*YOUR TASK*: When the line containing "Ut(ρ − ρ′)Ut†" is found in the data below, copy it and each line after it through the line containing "implies the presence", exactly and with no others.

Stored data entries
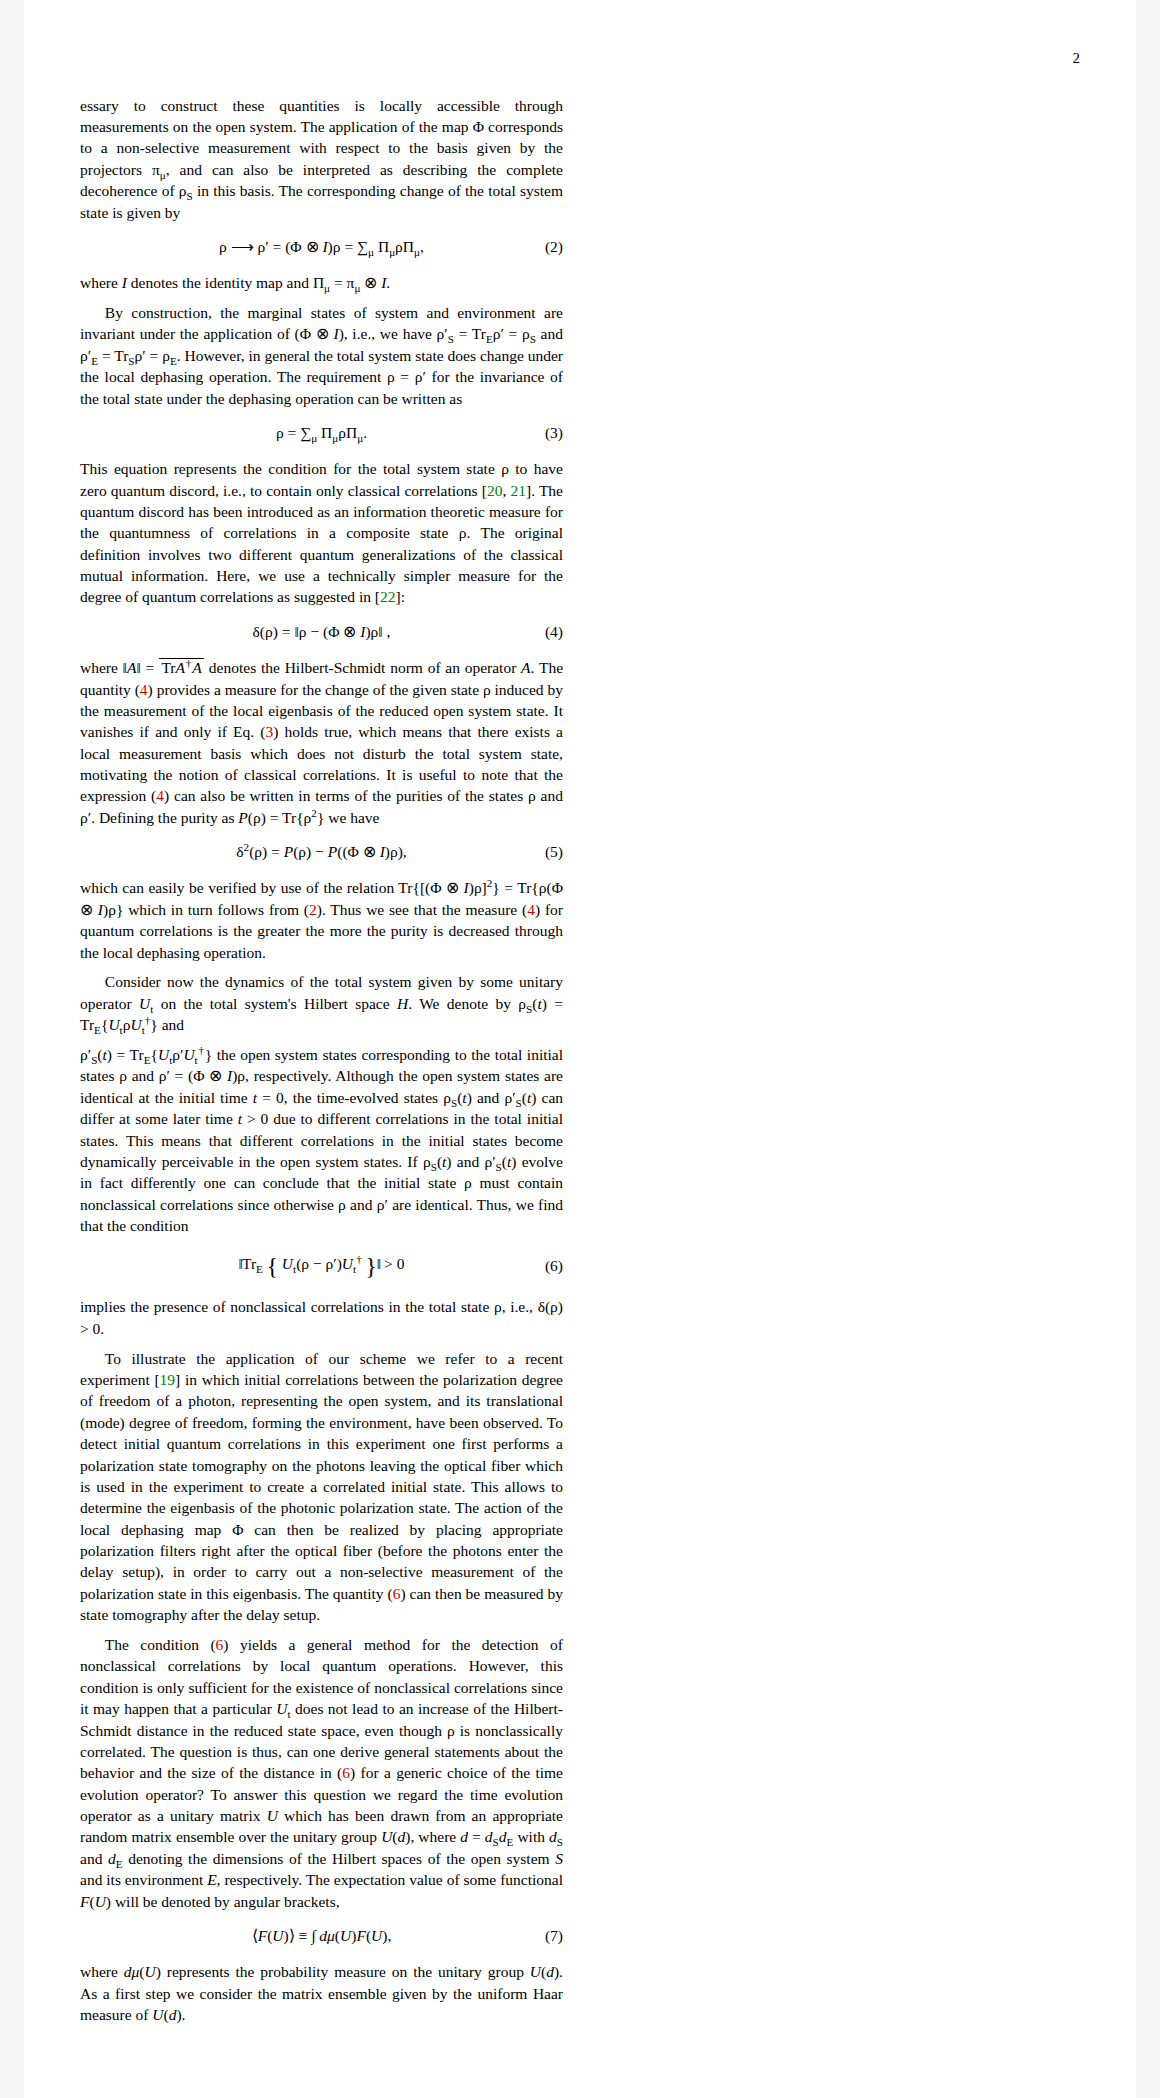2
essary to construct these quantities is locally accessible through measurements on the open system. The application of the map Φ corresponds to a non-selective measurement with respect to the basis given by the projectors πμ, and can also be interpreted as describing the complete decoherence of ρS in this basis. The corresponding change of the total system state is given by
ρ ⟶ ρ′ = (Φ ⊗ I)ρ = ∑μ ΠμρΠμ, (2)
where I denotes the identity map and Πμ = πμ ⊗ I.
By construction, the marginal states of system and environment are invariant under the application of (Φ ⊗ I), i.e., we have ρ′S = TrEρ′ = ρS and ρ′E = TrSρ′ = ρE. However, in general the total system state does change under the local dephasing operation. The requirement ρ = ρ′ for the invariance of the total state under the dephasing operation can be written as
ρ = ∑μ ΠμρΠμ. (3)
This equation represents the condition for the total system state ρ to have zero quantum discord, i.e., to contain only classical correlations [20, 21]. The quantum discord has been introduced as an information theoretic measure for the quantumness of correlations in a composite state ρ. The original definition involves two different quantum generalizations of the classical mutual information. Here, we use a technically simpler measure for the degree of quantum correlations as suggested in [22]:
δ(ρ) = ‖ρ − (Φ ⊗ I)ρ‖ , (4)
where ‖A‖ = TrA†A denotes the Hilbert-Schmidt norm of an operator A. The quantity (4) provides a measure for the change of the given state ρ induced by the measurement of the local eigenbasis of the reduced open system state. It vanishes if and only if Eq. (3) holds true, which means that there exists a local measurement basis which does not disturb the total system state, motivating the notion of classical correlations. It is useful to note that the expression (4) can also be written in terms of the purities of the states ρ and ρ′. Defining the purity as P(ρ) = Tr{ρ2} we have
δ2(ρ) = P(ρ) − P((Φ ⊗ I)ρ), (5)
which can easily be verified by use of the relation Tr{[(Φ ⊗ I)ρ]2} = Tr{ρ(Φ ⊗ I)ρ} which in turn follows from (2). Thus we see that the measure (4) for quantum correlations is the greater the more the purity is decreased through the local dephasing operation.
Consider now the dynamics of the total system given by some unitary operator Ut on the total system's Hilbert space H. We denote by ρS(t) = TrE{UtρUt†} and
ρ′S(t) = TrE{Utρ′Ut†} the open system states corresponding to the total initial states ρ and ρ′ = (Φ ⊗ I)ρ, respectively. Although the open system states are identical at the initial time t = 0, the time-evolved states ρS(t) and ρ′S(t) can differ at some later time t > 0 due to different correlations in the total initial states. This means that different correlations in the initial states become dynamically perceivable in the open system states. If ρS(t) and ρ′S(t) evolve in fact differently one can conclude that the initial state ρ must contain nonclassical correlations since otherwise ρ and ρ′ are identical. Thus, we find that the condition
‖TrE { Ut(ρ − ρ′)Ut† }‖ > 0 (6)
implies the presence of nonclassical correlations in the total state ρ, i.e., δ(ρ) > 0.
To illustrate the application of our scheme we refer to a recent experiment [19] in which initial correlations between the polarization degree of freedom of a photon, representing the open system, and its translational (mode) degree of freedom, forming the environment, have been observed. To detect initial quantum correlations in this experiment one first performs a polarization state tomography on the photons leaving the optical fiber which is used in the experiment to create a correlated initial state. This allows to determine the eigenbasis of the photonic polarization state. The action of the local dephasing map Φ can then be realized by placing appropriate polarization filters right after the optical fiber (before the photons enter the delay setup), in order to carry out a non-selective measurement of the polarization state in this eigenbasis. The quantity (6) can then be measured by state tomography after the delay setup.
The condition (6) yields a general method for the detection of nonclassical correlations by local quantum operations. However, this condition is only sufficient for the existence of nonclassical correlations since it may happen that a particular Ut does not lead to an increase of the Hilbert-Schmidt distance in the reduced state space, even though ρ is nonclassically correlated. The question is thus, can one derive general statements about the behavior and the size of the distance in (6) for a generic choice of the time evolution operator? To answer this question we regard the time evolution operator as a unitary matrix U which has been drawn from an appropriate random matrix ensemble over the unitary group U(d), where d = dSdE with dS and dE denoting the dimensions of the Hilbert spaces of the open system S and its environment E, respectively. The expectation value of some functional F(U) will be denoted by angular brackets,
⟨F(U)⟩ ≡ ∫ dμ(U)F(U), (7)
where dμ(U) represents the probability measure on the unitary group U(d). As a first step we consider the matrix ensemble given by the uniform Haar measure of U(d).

* * *

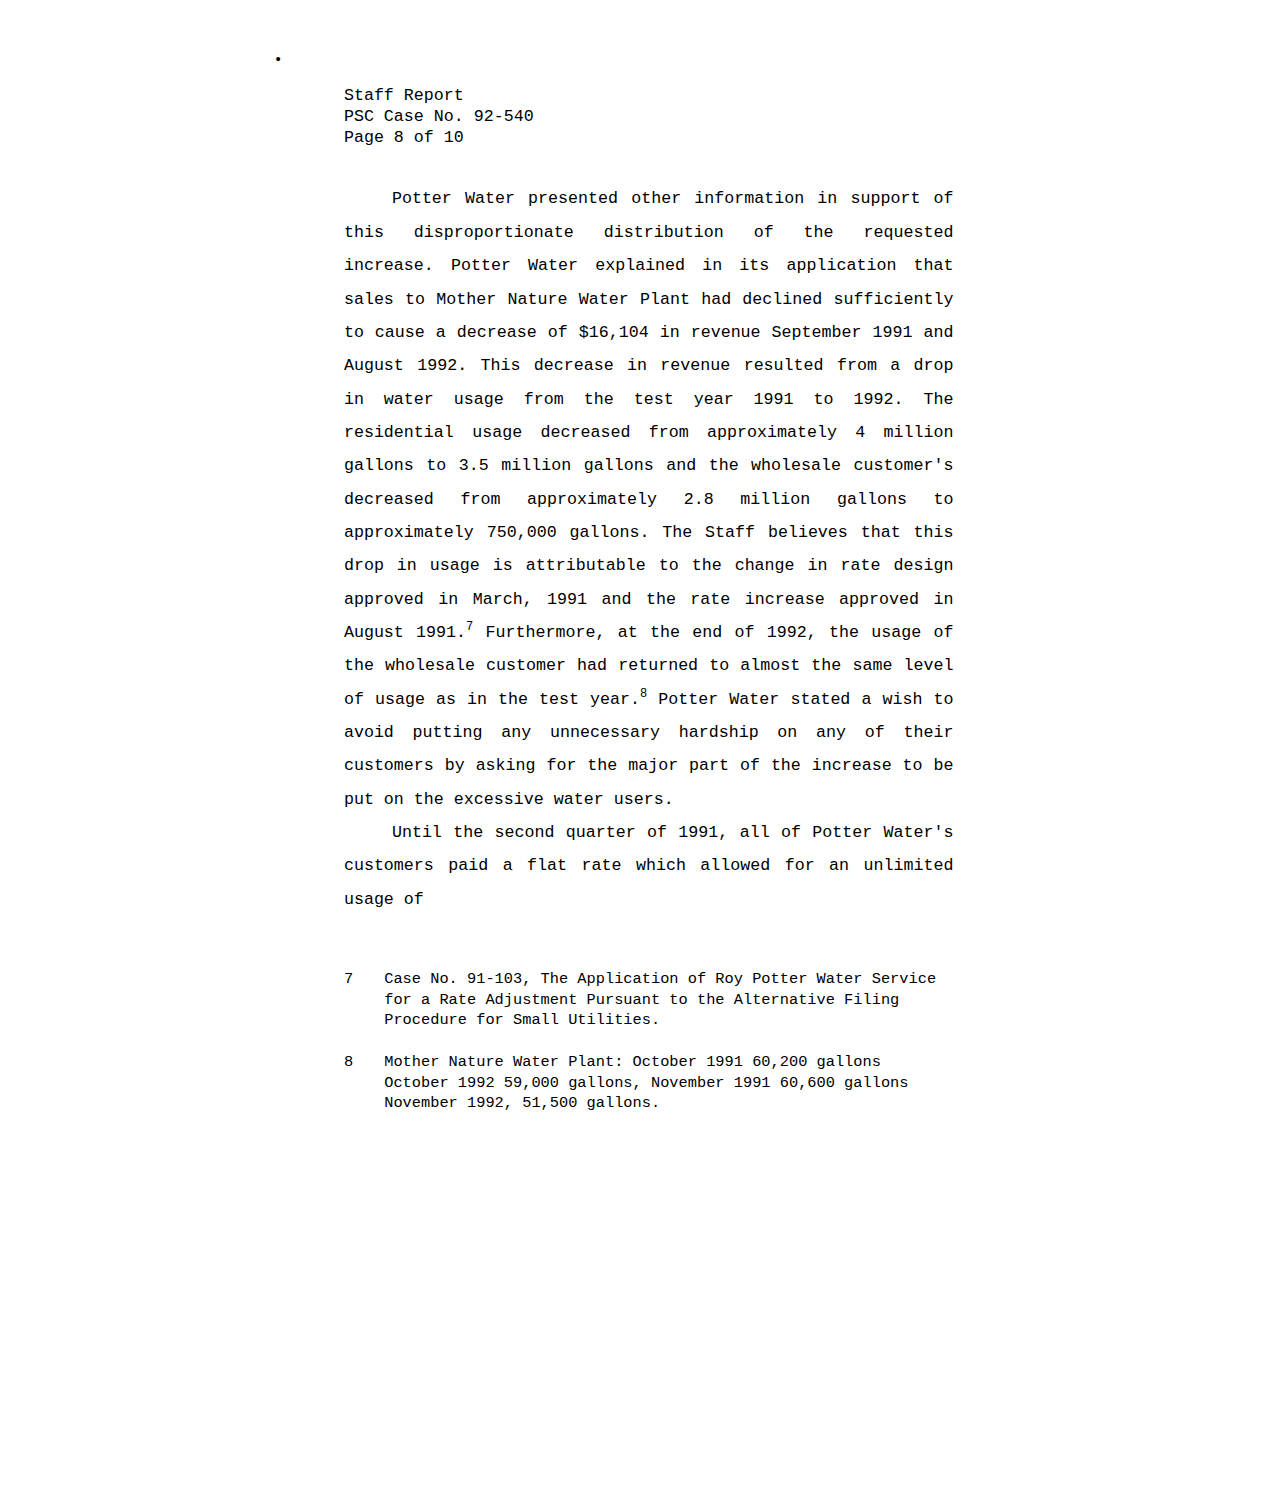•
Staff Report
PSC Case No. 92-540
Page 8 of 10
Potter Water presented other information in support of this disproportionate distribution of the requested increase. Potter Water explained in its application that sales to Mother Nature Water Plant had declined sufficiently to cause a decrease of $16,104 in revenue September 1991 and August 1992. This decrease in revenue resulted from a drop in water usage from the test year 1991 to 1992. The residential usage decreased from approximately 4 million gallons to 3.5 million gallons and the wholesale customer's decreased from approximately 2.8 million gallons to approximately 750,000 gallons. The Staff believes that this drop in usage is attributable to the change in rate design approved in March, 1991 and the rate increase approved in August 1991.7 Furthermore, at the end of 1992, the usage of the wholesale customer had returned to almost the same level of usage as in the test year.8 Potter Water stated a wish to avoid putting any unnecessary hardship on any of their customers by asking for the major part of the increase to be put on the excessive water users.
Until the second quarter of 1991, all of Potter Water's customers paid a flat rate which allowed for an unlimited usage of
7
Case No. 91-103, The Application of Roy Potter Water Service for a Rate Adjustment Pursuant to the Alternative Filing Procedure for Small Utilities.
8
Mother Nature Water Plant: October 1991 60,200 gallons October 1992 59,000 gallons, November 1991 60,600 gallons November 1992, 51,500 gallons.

--

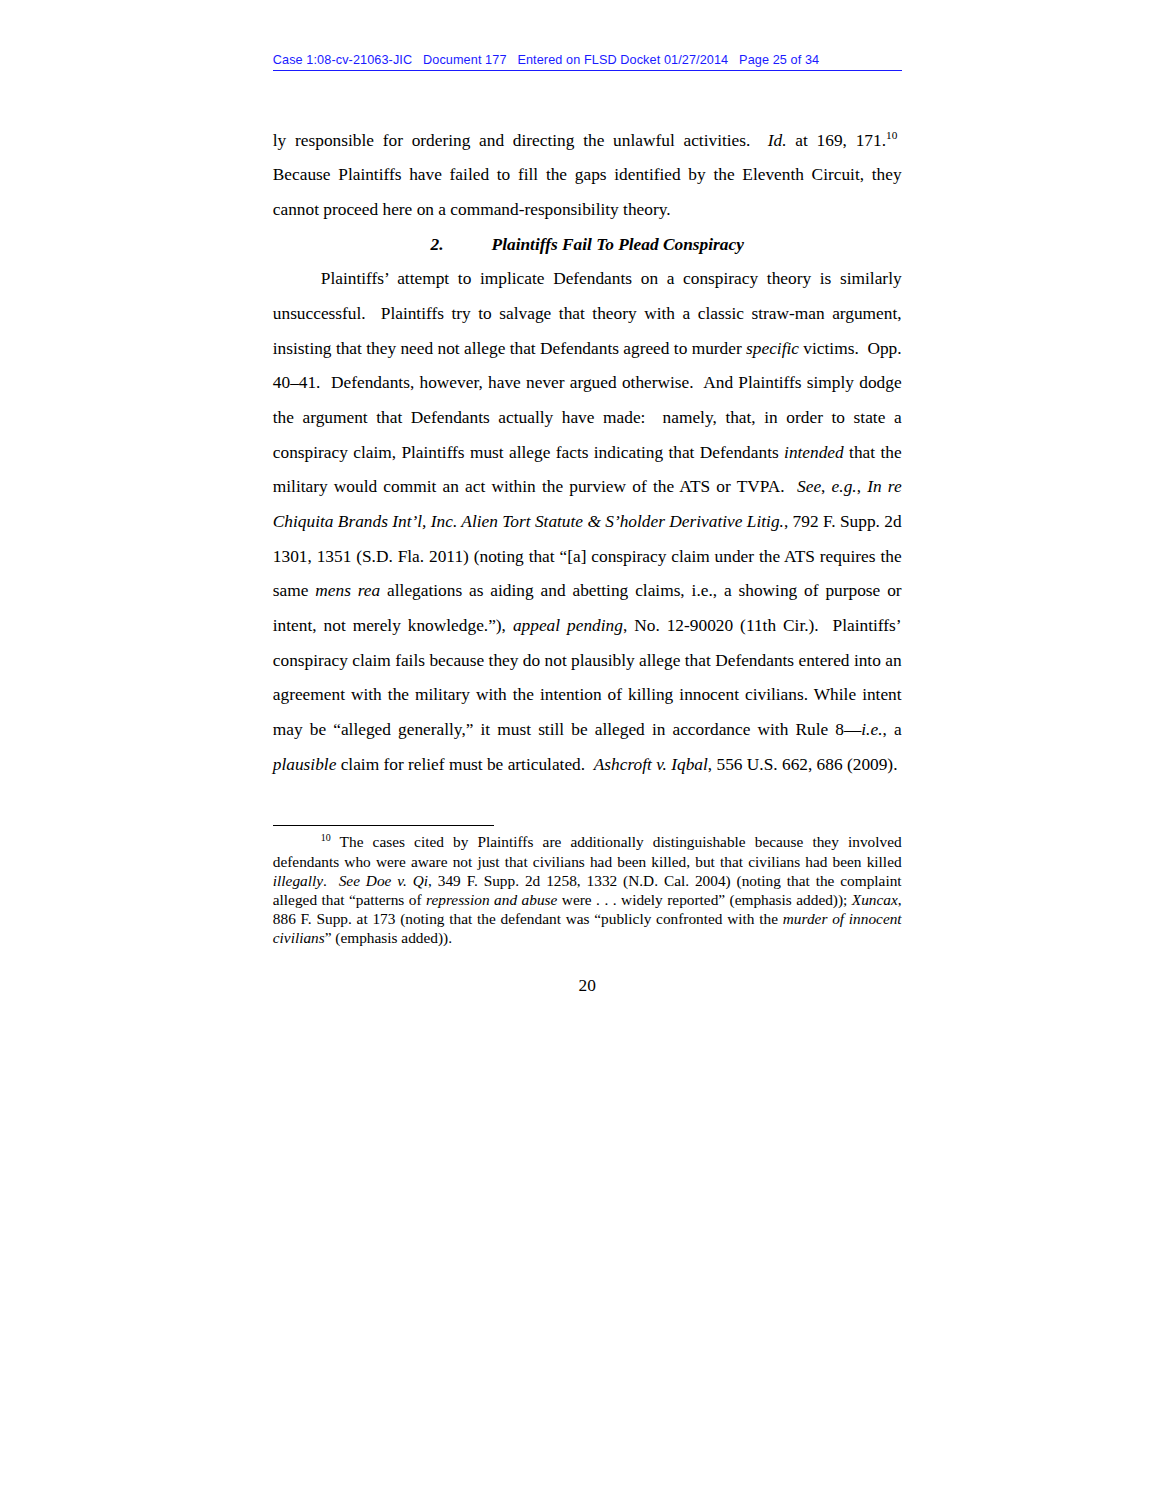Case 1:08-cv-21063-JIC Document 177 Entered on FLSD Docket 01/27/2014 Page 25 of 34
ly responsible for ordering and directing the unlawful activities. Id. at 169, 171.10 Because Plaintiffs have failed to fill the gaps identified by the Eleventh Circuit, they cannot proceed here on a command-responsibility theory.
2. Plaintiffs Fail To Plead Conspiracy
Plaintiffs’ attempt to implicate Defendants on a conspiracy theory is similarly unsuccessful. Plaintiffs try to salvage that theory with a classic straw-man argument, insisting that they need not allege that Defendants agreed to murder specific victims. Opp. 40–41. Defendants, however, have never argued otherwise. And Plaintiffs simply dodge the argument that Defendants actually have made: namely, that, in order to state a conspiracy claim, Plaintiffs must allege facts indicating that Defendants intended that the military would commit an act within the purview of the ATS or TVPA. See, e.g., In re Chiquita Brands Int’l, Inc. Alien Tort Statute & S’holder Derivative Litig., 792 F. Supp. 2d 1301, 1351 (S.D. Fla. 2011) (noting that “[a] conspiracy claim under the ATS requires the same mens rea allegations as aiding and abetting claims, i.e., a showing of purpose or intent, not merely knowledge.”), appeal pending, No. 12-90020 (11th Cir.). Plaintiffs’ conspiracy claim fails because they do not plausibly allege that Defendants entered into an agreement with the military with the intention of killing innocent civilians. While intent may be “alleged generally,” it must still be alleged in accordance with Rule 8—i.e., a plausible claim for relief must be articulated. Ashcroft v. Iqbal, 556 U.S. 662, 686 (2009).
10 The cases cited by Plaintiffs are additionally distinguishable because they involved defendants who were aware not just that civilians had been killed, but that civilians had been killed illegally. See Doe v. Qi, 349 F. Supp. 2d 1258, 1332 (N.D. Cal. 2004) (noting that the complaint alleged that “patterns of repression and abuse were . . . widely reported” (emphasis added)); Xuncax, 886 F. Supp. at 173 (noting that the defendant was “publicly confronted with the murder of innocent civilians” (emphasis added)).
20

*EXERCISE OUTPUT*:
‖TrE { Ut(ρ − ρ′)Ut† }‖ > 0 (6)
implies the presence of nonclassical correlations in the total state ρ, i.e., δ(ρ) > 0.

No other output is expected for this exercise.